I am trying to remove null values across a list of selected columns. But it seems that I might have got the with_columns
operation not right. What's the right approach if you want to operate the removing only on selected columns?
df = pl.DataFrame(
{
"id": ["NY", "TK", "FD"],
"eat2000": [1, None, 3],
"eat2001": [-2, None, 4],
"eat2002": [None, None, None],
"eat2003": [-9, None, 8],
"eat2004": [None, None, 8]
}
); df
┌─────┬─────────┬─────────┬─────────┬─────────┬─────────┐
│ id ┆ eat2000 ┆ eat2001 ┆ eat2002 ┆ eat2003 ┆ eat2004 │
│ --- ┆ --- ┆ --- ┆ --- ┆ --- ┆ --- │
│ str ┆ i64 ┆ i64 ┆ f64 ┆ i64 ┆ i64 │
╞═════╪═════════╪═════════╪═════════╪═════════╪═════════╡
│ NY ┆ 1 ┆ -2 ┆ null ┆ -9 ┆ null │
│ TK ┆ null ┆ null ┆ null ┆ null ┆ null │
│ FD ┆ 3 ┆ 4 ┆ null ┆ 8 ┆ 8 │
└─────┴─────────┴─────────┴─────────┴─────────┴─────────┘
col_list = [word for word in df.columns if word.startswith(("eat"))]
(
df
.with_columns(
pl.col(col_list).filter(~pl.fold(True, lambda acc, s: acc & s.is_null(), pl.all()))
)
)
# InvalidOperationError: dtype String not supported in 'not' operation
Expected output:
┌─────┬─────────┬─────────┬─────────┬─────────┬─────────┐
│ id ┆ eat2000 ┆ eat2001 ┆ eat2002 ┆ eat2003 ┆ eat2004 │
│ --- ┆ --- ┆ --- ┆ --- ┆ --- ┆ --- │
│ str ┆ i64 ┆ i64 ┆ f64 ┆ i64 ┆ i64 │
╞═════╪═════════╪═════════╪═════════╪═════════╪═════════╡
│ NY ┆ 1 ┆ -2 ┆ null ┆ -9 ┆ null │
│ FD ┆ 3 ┆ 4 ┆ null ┆ 8 ┆ 8 │
└─────┴─────────┴─────────┴─────────┴─────────┴─────────┘
polars.col
also accepts Regular expressions which is one way to select all columns that start with a specific string.polars.all_horizontal
combines all results horizontally (i.e., row-wise) to give a single True/False value per row.df.select(
~pl.all_horizontal(pl.col(r'^eat.*$').is_null())
)
shape: (3, 1)
┌───────┐
│ all │
│ --- │
│ bool │
╞═══════╡
│ true │
│ false │
│ true │
└───────┘
DataFrame.filter
can be used to keep only the true
rows:
df.filter(
~pl.all_horizontal(pl.col(r'^eat.*$').is_null())
)
shape: (2, 6)
┌─────┬─────────┬─────────┬─────────┬─────────┬─────────┐
│ id ┆ eat2000 ┆ eat2001 ┆ eat2002 ┆ eat2003 ┆ eat2004 │
│ --- ┆ --- ┆ --- ┆ --- ┆ --- ┆ --- │
│ str ┆ i64 ┆ i64 ┆ f32 ┆ i64 ┆ i64 │
╞═════╪═════════╪═════════╪═════════╪═════════╪═════════╡
│ NY ┆ 1 ┆ -2 ┆ null ┆ -9 ┆ null │
│ FD ┆ 3 ┆ 4 ┆ null ┆ 8 ┆ 8 │
└─────┴─────────┴─────────┴─────────┴─────────┴─────────┘
The ~
in front of the pl.all_horizontal
stands for negation.
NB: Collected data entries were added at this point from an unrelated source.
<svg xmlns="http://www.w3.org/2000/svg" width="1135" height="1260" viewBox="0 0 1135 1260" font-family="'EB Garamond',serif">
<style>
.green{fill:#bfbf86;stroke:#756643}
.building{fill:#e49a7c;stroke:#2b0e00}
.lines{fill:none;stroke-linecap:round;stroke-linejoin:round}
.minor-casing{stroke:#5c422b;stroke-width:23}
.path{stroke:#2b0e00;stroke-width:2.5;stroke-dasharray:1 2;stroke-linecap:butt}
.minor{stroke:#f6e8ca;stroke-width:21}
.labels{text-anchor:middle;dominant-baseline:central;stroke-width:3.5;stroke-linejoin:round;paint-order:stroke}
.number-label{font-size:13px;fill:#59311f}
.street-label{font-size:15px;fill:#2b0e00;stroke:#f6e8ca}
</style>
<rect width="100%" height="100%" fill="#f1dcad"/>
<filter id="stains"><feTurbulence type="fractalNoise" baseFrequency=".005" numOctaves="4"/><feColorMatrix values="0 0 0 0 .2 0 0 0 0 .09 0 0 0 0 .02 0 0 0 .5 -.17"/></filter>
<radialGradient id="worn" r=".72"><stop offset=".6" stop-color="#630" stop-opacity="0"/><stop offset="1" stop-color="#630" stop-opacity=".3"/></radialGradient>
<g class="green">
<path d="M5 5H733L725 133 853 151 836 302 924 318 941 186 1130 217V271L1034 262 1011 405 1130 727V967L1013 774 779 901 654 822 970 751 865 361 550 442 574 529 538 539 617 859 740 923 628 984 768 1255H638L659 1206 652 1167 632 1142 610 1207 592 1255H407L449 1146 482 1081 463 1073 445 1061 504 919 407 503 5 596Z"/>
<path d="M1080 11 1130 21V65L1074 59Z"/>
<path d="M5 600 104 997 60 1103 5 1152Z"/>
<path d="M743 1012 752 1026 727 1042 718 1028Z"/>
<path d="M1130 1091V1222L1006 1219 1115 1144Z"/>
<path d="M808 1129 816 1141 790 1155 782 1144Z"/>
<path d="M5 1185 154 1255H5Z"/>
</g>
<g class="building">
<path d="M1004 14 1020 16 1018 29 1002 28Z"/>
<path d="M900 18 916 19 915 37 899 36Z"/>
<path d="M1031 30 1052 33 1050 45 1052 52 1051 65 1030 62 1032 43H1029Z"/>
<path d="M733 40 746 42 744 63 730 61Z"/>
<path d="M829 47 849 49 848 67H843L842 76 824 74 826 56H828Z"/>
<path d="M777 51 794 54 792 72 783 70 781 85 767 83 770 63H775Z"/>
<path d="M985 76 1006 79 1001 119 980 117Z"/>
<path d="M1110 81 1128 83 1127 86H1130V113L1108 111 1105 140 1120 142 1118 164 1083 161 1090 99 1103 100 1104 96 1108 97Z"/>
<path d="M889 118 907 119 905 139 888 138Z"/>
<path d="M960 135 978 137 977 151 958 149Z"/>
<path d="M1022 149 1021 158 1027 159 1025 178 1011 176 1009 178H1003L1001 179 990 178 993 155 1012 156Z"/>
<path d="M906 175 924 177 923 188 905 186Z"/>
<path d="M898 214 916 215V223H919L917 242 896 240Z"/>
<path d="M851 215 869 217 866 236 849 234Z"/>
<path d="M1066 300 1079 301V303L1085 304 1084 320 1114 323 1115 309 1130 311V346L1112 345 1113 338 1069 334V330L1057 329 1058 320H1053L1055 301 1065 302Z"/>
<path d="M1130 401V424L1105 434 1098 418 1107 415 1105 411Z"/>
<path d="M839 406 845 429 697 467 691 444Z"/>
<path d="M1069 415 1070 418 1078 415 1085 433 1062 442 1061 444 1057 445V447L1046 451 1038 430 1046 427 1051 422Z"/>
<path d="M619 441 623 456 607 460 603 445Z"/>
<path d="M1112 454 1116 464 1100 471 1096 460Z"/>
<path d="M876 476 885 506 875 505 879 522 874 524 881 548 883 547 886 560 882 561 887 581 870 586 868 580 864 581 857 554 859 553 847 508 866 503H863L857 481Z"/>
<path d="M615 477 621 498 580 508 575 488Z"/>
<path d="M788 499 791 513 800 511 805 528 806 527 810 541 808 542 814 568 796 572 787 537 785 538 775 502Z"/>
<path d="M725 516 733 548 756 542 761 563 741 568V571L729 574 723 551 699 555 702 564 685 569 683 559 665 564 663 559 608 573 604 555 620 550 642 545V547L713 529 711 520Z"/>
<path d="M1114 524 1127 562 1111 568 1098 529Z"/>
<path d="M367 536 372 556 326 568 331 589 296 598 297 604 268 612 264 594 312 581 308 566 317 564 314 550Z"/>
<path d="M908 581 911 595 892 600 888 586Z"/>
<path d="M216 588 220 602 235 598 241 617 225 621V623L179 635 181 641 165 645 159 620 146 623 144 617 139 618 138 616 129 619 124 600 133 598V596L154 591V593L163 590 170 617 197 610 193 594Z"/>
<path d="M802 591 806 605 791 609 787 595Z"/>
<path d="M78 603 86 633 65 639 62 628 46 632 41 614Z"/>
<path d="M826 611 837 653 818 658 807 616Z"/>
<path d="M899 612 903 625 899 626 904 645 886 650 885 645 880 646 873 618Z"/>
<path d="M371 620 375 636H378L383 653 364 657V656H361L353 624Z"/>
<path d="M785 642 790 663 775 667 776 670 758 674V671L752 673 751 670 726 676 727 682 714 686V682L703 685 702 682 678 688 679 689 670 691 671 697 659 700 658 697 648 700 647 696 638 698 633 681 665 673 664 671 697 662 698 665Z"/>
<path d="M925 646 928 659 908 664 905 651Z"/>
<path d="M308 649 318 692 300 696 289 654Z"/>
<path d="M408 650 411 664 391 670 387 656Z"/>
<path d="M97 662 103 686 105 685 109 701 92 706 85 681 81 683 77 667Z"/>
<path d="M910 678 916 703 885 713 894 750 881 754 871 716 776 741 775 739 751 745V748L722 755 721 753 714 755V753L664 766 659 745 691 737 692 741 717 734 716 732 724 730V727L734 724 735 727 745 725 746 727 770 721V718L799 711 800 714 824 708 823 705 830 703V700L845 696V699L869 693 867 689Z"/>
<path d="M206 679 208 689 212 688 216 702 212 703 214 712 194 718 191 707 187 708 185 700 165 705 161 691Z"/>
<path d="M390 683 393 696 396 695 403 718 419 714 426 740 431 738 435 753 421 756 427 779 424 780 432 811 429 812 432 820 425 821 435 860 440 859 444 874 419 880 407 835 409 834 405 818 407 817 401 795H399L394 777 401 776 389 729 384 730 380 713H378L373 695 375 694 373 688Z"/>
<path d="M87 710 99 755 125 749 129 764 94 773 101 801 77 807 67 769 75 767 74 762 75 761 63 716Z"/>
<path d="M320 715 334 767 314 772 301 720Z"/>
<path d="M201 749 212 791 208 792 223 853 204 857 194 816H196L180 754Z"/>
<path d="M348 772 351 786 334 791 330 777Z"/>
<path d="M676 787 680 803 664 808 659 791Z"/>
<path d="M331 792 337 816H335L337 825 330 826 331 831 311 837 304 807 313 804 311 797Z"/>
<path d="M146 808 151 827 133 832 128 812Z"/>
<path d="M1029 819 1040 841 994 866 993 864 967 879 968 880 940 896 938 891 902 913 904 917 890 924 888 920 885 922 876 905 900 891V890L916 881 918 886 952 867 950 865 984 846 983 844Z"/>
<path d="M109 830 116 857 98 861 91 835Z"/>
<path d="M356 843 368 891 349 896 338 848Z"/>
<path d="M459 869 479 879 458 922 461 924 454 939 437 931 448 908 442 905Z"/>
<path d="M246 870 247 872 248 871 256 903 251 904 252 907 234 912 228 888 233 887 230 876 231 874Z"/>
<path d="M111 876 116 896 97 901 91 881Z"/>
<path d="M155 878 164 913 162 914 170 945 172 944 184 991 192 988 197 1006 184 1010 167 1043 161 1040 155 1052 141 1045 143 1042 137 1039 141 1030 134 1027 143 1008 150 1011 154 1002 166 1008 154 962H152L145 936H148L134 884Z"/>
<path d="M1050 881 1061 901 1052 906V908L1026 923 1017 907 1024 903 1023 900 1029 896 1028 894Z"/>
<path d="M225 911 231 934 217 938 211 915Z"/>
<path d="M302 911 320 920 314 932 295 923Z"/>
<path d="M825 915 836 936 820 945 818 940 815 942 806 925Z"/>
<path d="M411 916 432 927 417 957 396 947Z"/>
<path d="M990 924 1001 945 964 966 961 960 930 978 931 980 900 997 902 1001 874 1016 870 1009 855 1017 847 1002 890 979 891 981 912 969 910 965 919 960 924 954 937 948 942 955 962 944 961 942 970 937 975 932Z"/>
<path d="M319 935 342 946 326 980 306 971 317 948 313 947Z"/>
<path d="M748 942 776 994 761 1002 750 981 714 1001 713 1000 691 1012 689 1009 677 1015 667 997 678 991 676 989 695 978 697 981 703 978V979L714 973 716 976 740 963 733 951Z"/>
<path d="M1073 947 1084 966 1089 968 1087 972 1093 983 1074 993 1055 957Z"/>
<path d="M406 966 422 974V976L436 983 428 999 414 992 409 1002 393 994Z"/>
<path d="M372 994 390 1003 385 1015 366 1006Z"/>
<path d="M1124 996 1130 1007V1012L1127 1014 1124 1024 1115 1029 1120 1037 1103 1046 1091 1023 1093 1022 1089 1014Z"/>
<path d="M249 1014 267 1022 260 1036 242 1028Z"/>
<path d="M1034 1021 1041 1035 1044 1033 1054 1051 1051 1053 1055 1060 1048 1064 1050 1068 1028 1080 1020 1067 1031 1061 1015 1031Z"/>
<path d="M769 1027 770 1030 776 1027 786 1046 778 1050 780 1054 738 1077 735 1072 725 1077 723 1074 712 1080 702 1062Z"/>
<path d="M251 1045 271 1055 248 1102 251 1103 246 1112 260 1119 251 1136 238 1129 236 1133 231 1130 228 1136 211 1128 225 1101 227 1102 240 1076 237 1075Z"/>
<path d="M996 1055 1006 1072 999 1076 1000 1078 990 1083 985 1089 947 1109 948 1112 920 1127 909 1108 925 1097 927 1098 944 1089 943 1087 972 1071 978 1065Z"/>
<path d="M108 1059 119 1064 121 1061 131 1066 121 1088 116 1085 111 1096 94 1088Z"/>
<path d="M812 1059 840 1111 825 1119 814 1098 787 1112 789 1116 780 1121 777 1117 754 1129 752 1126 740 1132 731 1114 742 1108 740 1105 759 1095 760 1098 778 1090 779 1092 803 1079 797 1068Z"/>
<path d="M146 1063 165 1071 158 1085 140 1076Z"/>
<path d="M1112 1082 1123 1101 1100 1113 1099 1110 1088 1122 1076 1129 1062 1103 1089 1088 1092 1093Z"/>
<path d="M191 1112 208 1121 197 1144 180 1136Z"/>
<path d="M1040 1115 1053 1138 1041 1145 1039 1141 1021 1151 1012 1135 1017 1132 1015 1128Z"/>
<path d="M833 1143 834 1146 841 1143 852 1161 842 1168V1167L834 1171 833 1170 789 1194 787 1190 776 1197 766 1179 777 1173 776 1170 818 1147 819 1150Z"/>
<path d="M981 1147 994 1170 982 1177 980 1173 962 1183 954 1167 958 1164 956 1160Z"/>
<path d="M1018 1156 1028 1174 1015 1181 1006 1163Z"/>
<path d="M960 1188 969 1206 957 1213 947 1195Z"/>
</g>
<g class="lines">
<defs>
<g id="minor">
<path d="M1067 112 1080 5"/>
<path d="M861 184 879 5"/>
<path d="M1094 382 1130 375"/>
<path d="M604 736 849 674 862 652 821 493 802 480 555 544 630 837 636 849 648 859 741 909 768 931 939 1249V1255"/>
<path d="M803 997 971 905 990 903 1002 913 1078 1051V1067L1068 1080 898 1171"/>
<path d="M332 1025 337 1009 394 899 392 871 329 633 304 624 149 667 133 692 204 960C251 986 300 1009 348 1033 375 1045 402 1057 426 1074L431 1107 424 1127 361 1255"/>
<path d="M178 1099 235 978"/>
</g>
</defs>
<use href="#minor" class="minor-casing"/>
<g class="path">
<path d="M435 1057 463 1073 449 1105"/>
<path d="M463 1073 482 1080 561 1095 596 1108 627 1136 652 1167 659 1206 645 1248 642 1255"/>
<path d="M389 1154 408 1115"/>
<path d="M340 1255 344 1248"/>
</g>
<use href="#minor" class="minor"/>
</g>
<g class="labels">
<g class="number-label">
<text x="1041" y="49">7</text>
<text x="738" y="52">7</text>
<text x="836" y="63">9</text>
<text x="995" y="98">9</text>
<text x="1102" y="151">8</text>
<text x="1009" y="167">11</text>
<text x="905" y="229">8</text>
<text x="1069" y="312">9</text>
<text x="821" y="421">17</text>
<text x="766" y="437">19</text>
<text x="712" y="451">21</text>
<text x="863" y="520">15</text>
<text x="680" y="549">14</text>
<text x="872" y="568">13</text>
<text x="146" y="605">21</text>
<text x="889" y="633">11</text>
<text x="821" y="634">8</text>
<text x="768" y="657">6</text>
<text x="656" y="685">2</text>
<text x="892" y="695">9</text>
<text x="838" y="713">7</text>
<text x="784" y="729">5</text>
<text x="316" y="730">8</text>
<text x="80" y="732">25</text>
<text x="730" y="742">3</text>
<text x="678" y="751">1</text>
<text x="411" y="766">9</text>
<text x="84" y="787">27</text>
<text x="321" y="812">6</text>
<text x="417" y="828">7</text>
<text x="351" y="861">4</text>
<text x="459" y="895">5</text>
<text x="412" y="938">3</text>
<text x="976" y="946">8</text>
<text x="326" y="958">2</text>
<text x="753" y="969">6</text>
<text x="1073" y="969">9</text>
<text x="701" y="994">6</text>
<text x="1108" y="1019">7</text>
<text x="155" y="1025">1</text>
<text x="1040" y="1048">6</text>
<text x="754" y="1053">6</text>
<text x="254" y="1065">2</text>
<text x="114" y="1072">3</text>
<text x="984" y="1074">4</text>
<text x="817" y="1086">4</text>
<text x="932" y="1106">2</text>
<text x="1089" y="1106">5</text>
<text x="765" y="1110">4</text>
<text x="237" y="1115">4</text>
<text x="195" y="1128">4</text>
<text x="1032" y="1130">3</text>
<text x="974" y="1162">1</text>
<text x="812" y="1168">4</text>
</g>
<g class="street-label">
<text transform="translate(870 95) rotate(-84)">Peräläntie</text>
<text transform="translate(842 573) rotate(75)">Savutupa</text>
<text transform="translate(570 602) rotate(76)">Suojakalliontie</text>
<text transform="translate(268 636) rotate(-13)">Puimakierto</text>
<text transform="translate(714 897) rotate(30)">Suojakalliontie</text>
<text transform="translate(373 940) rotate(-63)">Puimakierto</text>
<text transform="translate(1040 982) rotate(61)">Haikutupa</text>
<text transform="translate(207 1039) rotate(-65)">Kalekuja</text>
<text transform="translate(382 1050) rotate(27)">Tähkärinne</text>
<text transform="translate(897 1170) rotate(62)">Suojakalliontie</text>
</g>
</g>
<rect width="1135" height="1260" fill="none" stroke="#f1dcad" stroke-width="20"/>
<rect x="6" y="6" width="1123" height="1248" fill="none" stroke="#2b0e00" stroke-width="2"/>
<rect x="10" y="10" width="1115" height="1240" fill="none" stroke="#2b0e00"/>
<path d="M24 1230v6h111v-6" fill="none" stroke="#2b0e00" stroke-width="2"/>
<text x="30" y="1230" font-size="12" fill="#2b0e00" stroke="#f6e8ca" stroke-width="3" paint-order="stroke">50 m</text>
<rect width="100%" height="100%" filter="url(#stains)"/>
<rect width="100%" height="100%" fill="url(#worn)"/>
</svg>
Notice that we didn't need the col_list
.
One caution: the regex expression in the pl.col
must start with ^
and end with $
. These cannot be omitted, even if the resulting regex expression is otherwise valid.
Alternately, if you don't like the ~
operator, there is .not_()
df.filter(
pl.all_horizontal(pl.col(r'^eat.*$').is_null()).not_()
)
Or, we can check if there are any non-null values instead:
df.filter(
pl.any_horizontal(pl.col(r'^eat.*$').is_not_null())
)
As an aside, Polars has other dedicated horizontal functions e.g. min_horizontal
, max_horizontal
, sum_horizontal
FYI, here's how to use the fold
method, if that is what you'd prefer. Note the use of pl.col
with a regex expression.
df.filter(
~pl.fold(True, lambda acc, s: acc & s.is_null(), exprs=pl.col(r'^eat.*$'))
)
shape: (2, 6)
┌─────┬─────────┬─────────┬─────────┬─────────┬─────────┐
│ id ┆ eat2000 ┆ eat2001 ┆ eat2002 ┆ eat2003 ┆ eat2004 │
│ --- ┆ --- ┆ --- ┆ --- ┆ --- ┆ --- │
│ str ┆ i64 ┆ i64 ┆ null ┆ i64 ┆ i64 │
╞═════╪═════════╪═════════╪═════════╪═════════╪═════════╡
│ NY ┆ 1 ┆ -2 ┆ null ┆ -9 ┆ null │
│ FD ┆ 3 ┆ 4 ┆ null ┆ 8 ┆ 8 │
└─────┴─────────┴─────────┴─────────┴─────────┴─────────┘